The above description is only a preferred embodiment of the present invention and is not intended to limit the present invention, and various modifications and changes may be made by those skilled in the art. Any modification, equivalent replacement, or improvement made within the spirit and principle of the present invention should be included in the protection scope of the present invention. It should be noted that: like reference numbers and letters refer to like items in the following figures, and thus, once an item is defined in one figure, it need not be further defined and explained in subsequent figures.

The above description is only for the specific embodiments of the present invention, but the scope of the present invention is not limited thereto, and any person skilled in the art can easily conceive of the changes or substitutions within the technical scope of the present invention, and all the changes or substitutions should be covered within the scope of the present invention. Therefore, the protection scope of the present invention shall be subject to the protection scope of the claims.

Claims

1. A method for storing time series data is characterized by comprising the following steps:

splitting original data into different data sets and writing the data sets into different sub-tables;

storing the metadata information of the sub-table into the metadata of the original data;

the sub-table is written to the timing database.

2. The method as claimed in claim 1, wherein the original data metric columns are sorted by column name hash, and then split into different metric column subsets according to a set number of metric columns.

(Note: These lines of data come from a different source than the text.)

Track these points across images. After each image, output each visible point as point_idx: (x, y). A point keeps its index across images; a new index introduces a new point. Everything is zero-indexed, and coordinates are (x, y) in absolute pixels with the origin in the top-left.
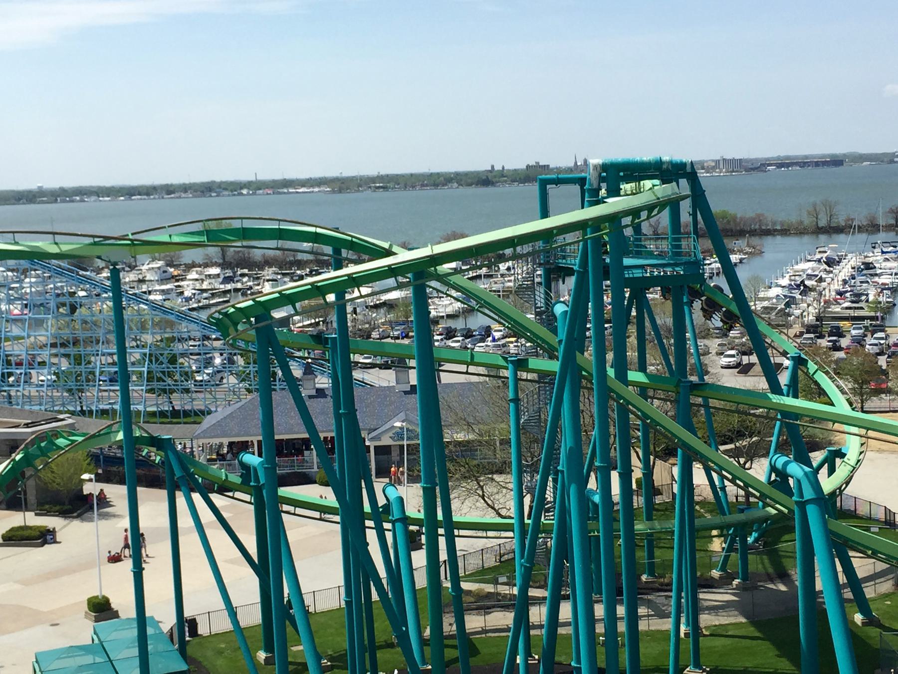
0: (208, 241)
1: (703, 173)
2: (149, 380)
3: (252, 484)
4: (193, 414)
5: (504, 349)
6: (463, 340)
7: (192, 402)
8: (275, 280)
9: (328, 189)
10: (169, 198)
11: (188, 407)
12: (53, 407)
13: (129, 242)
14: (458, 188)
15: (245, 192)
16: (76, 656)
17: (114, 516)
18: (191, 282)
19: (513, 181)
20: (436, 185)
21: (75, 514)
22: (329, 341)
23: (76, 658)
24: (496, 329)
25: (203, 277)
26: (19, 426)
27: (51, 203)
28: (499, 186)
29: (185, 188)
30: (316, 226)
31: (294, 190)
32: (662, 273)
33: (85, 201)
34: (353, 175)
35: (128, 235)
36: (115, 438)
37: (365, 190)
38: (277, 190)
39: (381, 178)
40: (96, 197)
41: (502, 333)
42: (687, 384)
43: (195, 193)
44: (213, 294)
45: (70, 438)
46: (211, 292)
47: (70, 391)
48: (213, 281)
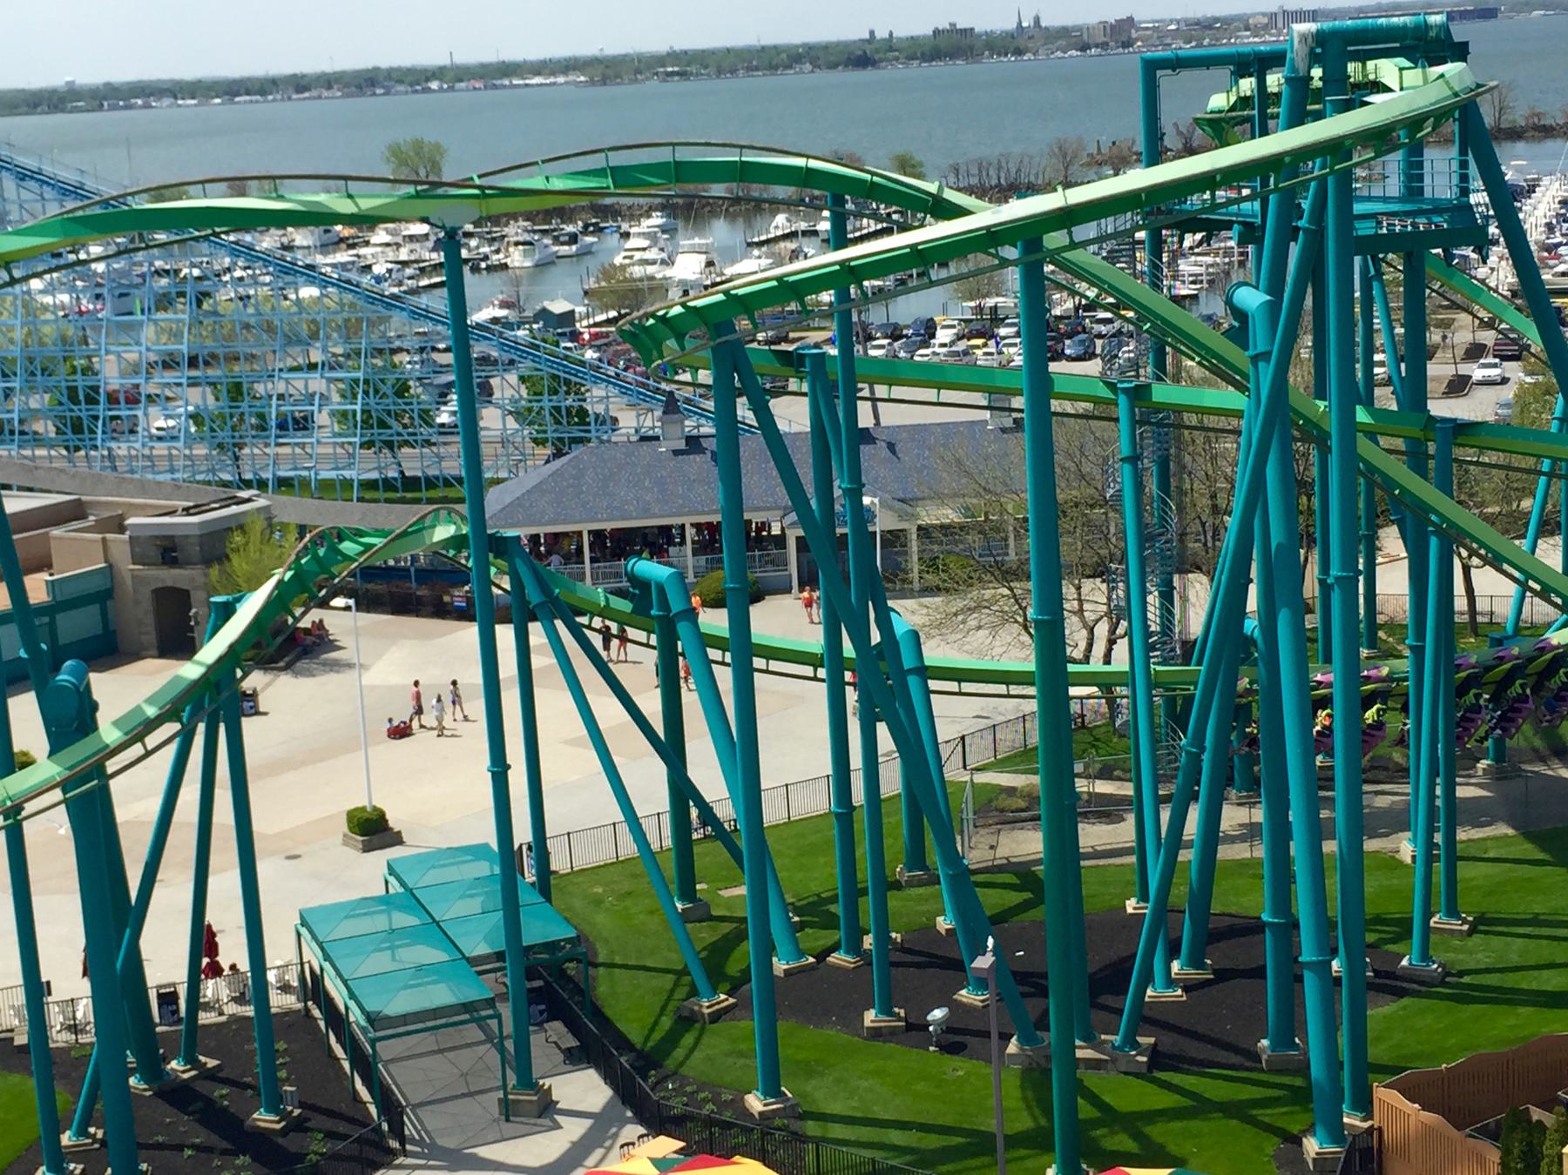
0: (615, 187)
1: (1248, 37)
2: (366, 424)
3: (654, 612)
4: (441, 484)
5: (966, 359)
6: (889, 344)
7: (440, 463)
8: (530, 243)
9: (582, 78)
10: (299, 99)
11: (433, 472)
12: (194, 476)
13: (476, 192)
14: (812, 72)
15: (434, 85)
16: (375, 912)
17: (350, 666)
18: (379, 249)
19: (912, 58)
20: (772, 68)
21: (281, 664)
22: (807, 361)
23: (375, 916)
24: (945, 323)
25: (399, 240)
26: (175, 512)
27: (93, 111)
28: (884, 68)
29: (328, 81)
30: (808, 157)
31: (521, 82)
32: (1409, 228)
33: (151, 107)
34: (623, 52)
35: (472, 179)
36: (431, 538)
37: (647, 79)
38: (490, 82)
39: (674, 56)
40: (172, 100)
41: (955, 331)
42: (1448, 425)
43: (346, 90)
44: (422, 270)
45: (362, 540)
46: (416, 266)
47: (220, 446)
48: (417, 246)
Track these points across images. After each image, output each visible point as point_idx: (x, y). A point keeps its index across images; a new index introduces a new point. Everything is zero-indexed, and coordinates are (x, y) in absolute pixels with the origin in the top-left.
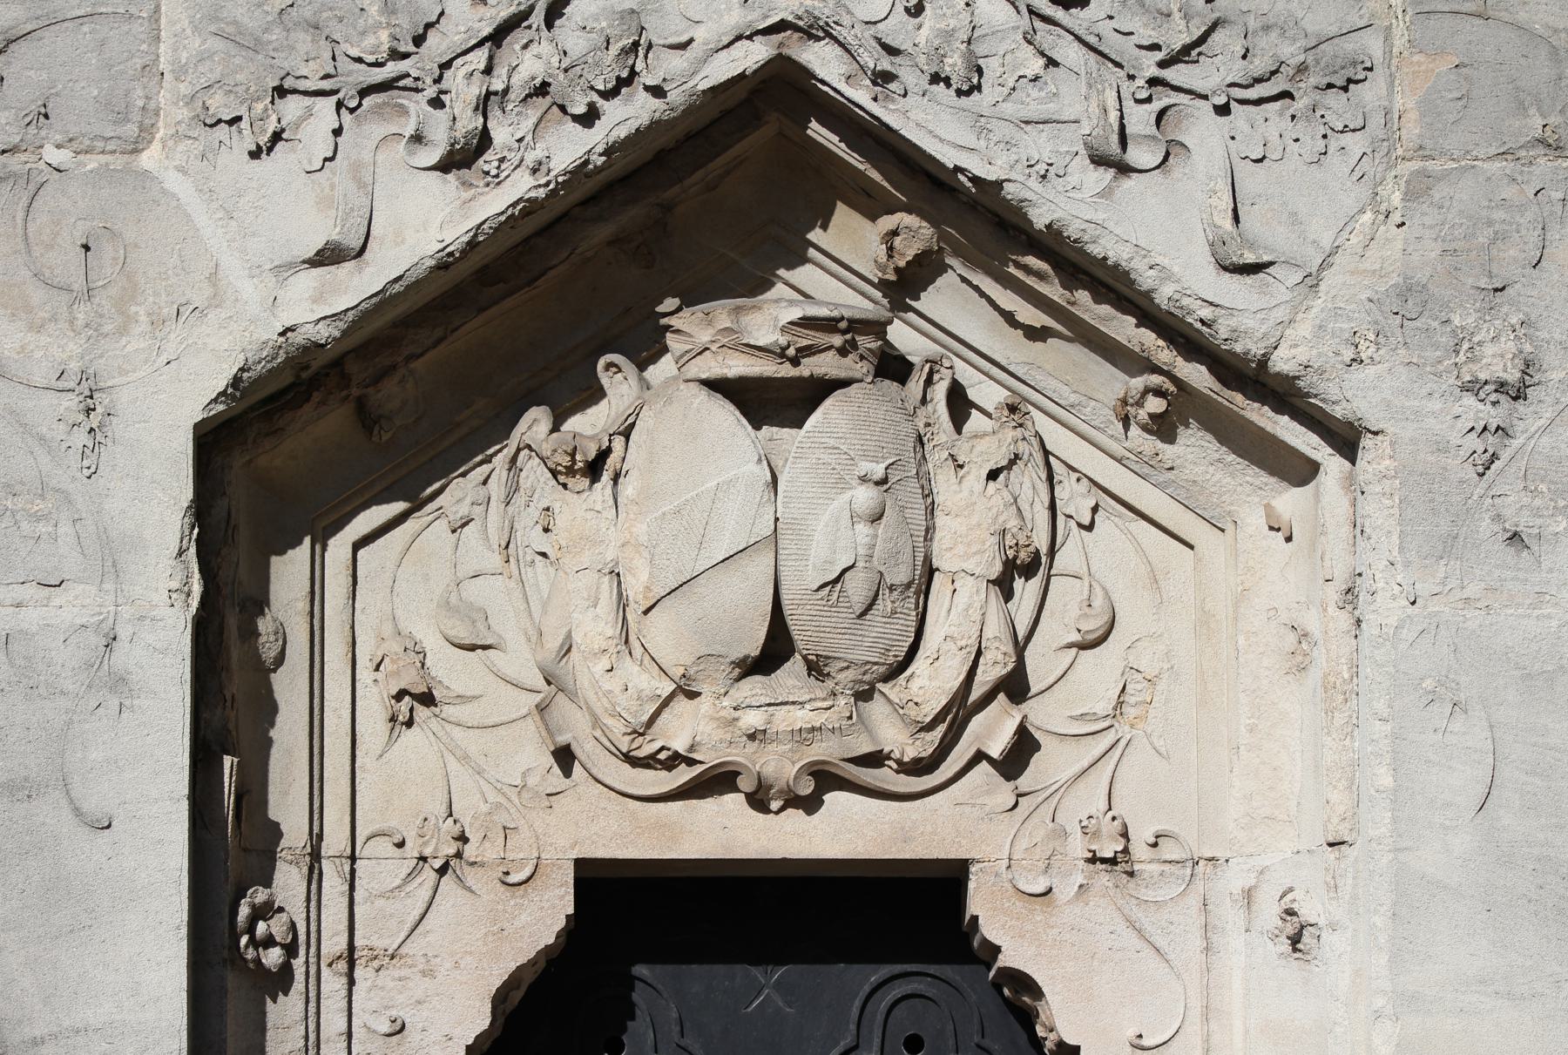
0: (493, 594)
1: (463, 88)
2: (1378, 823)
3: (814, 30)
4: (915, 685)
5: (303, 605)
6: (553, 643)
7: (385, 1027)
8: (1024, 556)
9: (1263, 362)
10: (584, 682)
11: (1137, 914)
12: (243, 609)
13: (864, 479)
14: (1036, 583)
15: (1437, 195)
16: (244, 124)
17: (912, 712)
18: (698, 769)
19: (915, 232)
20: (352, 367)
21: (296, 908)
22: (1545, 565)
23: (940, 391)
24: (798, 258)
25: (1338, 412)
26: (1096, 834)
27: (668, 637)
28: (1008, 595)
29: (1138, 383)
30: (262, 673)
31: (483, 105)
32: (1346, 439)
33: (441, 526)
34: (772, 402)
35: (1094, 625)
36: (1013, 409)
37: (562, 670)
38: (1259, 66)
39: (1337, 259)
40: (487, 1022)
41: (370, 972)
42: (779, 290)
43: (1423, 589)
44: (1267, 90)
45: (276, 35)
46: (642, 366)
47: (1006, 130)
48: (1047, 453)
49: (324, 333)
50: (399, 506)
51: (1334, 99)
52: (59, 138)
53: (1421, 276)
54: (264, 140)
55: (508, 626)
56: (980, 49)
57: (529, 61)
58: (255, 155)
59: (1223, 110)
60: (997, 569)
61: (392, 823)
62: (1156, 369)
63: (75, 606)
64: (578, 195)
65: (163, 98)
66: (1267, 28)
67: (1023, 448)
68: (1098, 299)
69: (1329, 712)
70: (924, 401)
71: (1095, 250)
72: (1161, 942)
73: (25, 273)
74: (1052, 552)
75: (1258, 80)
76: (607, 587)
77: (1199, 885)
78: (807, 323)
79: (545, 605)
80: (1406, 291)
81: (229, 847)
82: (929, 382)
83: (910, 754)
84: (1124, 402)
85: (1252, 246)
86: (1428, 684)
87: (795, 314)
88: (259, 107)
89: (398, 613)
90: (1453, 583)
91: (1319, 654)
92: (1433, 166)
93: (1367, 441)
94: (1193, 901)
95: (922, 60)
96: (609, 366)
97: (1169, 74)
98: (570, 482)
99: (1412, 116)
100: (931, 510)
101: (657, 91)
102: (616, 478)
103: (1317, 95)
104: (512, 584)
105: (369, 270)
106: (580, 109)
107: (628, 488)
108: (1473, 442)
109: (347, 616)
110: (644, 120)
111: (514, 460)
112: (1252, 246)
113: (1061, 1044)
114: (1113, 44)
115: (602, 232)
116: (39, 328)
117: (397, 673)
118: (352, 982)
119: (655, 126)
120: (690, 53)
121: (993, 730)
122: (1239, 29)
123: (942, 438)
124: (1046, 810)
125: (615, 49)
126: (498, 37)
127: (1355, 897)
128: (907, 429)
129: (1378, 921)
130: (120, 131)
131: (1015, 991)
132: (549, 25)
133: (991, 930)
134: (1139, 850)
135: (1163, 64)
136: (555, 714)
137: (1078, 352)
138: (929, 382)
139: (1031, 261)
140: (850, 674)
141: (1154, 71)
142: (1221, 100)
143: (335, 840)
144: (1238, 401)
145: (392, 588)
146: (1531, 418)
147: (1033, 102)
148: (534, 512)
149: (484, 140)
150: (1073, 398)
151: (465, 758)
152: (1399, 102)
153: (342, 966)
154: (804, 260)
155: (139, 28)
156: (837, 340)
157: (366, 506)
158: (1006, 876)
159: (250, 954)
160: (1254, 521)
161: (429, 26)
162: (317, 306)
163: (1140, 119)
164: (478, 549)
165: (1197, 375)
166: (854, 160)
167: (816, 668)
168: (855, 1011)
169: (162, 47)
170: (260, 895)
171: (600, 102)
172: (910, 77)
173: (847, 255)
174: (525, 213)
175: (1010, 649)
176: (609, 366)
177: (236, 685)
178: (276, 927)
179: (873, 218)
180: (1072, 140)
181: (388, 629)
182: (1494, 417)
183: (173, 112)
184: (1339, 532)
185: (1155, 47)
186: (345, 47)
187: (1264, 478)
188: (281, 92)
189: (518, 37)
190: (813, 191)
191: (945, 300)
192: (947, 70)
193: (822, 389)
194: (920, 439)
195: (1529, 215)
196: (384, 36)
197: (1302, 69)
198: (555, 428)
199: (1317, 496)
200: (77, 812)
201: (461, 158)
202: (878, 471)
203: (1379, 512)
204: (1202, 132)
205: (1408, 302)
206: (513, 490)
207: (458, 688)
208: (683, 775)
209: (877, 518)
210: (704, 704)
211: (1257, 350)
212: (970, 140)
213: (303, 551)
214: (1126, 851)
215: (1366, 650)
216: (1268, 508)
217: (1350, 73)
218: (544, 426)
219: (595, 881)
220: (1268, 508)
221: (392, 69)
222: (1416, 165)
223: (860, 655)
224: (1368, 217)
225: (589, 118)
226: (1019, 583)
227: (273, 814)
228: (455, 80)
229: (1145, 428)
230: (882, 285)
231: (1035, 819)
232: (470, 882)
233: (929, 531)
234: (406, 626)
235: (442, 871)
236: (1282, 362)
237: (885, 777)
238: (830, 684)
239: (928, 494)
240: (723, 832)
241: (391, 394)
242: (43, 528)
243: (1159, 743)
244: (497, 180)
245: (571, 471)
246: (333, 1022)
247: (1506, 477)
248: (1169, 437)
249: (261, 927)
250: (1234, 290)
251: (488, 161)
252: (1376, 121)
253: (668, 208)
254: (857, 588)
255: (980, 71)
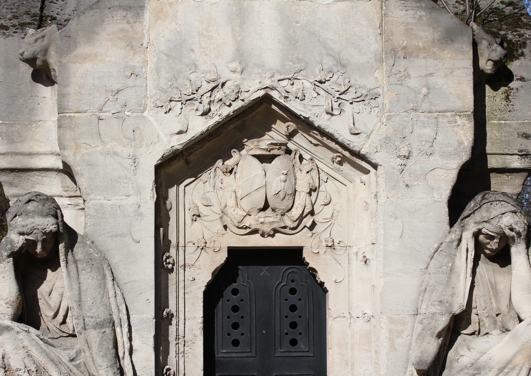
0: (212, 196)
1: (206, 100)
2: (381, 240)
3: (273, 88)
4: (293, 213)
5: (175, 198)
6: (223, 205)
7: (191, 279)
8: (314, 188)
9: (359, 152)
10: (229, 213)
11: (336, 256)
12: (164, 199)
13: (283, 174)
14: (316, 193)
15: (392, 119)
16: (164, 107)
17: (292, 218)
18: (251, 229)
19: (293, 126)
20: (184, 153)
21: (174, 257)
22: (413, 190)
23: (297, 156)
24: (270, 130)
25: (373, 161)
26: (328, 241)
27: (246, 204)
28: (311, 195)
29: (336, 155)
30: (167, 211)
31: (209, 103)
32: (375, 166)
33: (201, 182)
34: (265, 159)
35: (327, 201)
36: (311, 160)
37: (225, 210)
38: (358, 95)
39: (373, 132)
40: (38, 290)
41: (188, 269)
42: (266, 137)
43: (390, 195)
44: (360, 99)
45: (170, 90)
46: (240, 151)
47: (310, 107)
48: (318, 168)
49: (179, 147)
50: (193, 179)
51: (373, 101)
52: (128, 110)
53: (389, 135)
54: (167, 110)
55: (214, 202)
56: (305, 92)
57: (218, 94)
58: (166, 113)
59: (351, 103)
60: (308, 190)
61: (192, 240)
62: (339, 152)
63: (132, 200)
64: (228, 120)
65: (148, 102)
66: (360, 87)
67: (313, 167)
68: (328, 139)
69: (372, 218)
70: (294, 158)
71: (327, 130)
72: (340, 262)
73: (122, 136)
74: (319, 187)
75: (358, 98)
76: (233, 194)
77: (347, 251)
78: (272, 144)
79: (222, 198)
80: (386, 138)
81: (162, 246)
82: (295, 154)
83: (292, 226)
84: (333, 158)
85: (357, 130)
86: (390, 214)
87: (270, 142)
88: (167, 104)
89: (194, 199)
90: (395, 194)
91: (370, 207)
92: (391, 114)
93: (379, 167)
94: (346, 254)
95: (294, 94)
96: (234, 151)
97: (341, 96)
98: (226, 174)
99: (388, 104)
100: (296, 179)
101: (243, 100)
102: (235, 173)
103: (370, 100)
104: (215, 194)
105: (188, 135)
106: (228, 104)
107: (237, 175)
108: (399, 167)
109: (183, 200)
110: (240, 106)
111: (215, 170)
112: (357, 130)
113: (321, 282)
114: (330, 91)
115: (233, 126)
116: (125, 146)
117: (193, 211)
118: (185, 270)
119: (242, 107)
120: (249, 93)
121: (308, 221)
122: (354, 88)
123: (298, 165)
124: (318, 237)
125: (235, 92)
126: (212, 90)
127: (377, 254)
128: (291, 164)
129: (381, 259)
130: (140, 108)
131: (312, 271)
132: (222, 88)
133: (307, 260)
134: (336, 244)
135: (340, 95)
136: (223, 219)
137: (324, 149)
138: (295, 154)
139: (315, 132)
140: (280, 211)
141: (338, 96)
142: (351, 102)
143: (181, 243)
144: (355, 159)
145: (191, 194)
146: (410, 162)
147: (315, 102)
148: (219, 180)
149: (210, 110)
150: (323, 157)
151: (206, 227)
152: (385, 101)
153: (183, 267)
154: (271, 130)
155: (143, 88)
156: (278, 147)
157: (187, 179)
158: (310, 249)
159: (166, 266)
160: (358, 181)
161: (199, 88)
162: (178, 142)
163: (335, 105)
164: (208, 187)
165: (347, 154)
166: (281, 112)
167: (274, 210)
168: (281, 275)
169: (148, 92)
170: (167, 254)
171: (232, 102)
172: (291, 97)
173: (278, 131)
174: (218, 124)
175: (311, 206)
176: (234, 151)
177: (163, 214)
178: (170, 260)
179: (285, 123)
180: (322, 109)
181: (191, 203)
182: (403, 162)
183: (150, 105)
184: (374, 184)
185: (338, 91)
186: (183, 92)
187: (360, 173)
188: (171, 101)
189: (216, 90)
190: (273, 118)
191: (299, 138)
192: (298, 96)
193: (274, 157)
194: (293, 166)
195: (410, 123)
196: (190, 90)
197: (367, 95)
198: (223, 164)
199: (370, 176)
200: (133, 239)
201: (205, 113)
202: (286, 172)
203: (381, 181)
204: (347, 107)
205: (387, 140)
206: (215, 175)
207: (205, 214)
208: (248, 230)
209: (285, 181)
210: (252, 217)
211: (358, 150)
212: (303, 109)
213: (175, 188)
214: (333, 244)
215: (379, 207)
216: (361, 179)
217: (376, 96)
218: (221, 163)
219: (232, 251)
220: (361, 179)
221: (192, 96)
222: (388, 114)
223: (282, 208)
224: (379, 124)
225: (230, 105)
226: (313, 193)
227: (170, 238)
228: (204, 98)
229: (337, 163)
230: (286, 135)
231: (316, 239)
232: (207, 251)
233: (295, 183)
234: (195, 202)
235: (202, 249)
236: (363, 152)
237: (287, 231)
238: (276, 213)
239: (295, 176)
240: (256, 241)
241: (192, 158)
242: (126, 185)
243: (340, 224)
244: (212, 118)
245: (226, 172)
246: (181, 278)
247: (405, 174)
248: (341, 165)
249: (168, 260)
250: (354, 138)
251: (210, 114)
252: (381, 105)
253: (245, 121)
254: (281, 195)
255: (305, 96)
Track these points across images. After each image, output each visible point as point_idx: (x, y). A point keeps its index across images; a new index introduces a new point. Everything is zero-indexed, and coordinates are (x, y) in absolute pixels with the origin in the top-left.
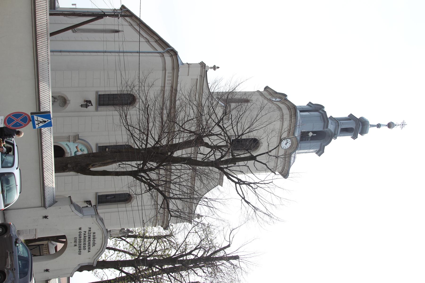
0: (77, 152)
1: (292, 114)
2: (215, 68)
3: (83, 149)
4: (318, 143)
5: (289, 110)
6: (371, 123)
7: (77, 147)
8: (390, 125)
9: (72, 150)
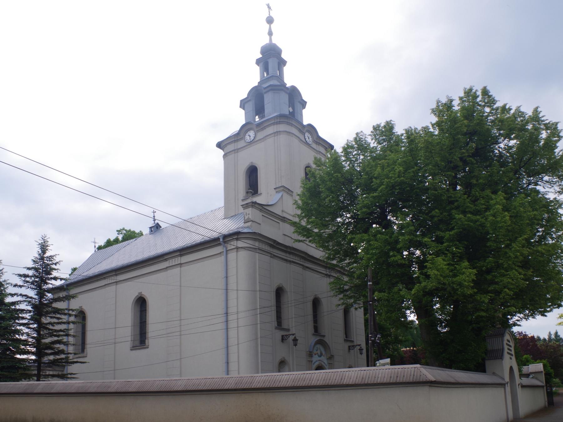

3. The method of claim 2, wherein the original data comprises an index column set and a time column, and wherein the index column set, the time column, and the metric column subset are combined into new data to be written into the sub-table.

4. The method of claim 1, wherein after the data is written in the sub-table, a key is extracted according to a set tag, the extracted key compresses the data according to a time stamp, and the compressed data is compressed to generate a compressed _ Block.

5. The method of claim 4, wherein the key and the following data Block are written into the KV engine as a KV, and the last timestamp of each Compress _ Block is used as a column name.

6. A data storage device based on time series data is characterized by comprising

A memory: for storing executable instructions;

a processor: the executable instructions stored in the memory are executed to realize a time sequence data storage method according to any one of claims 1 to 5.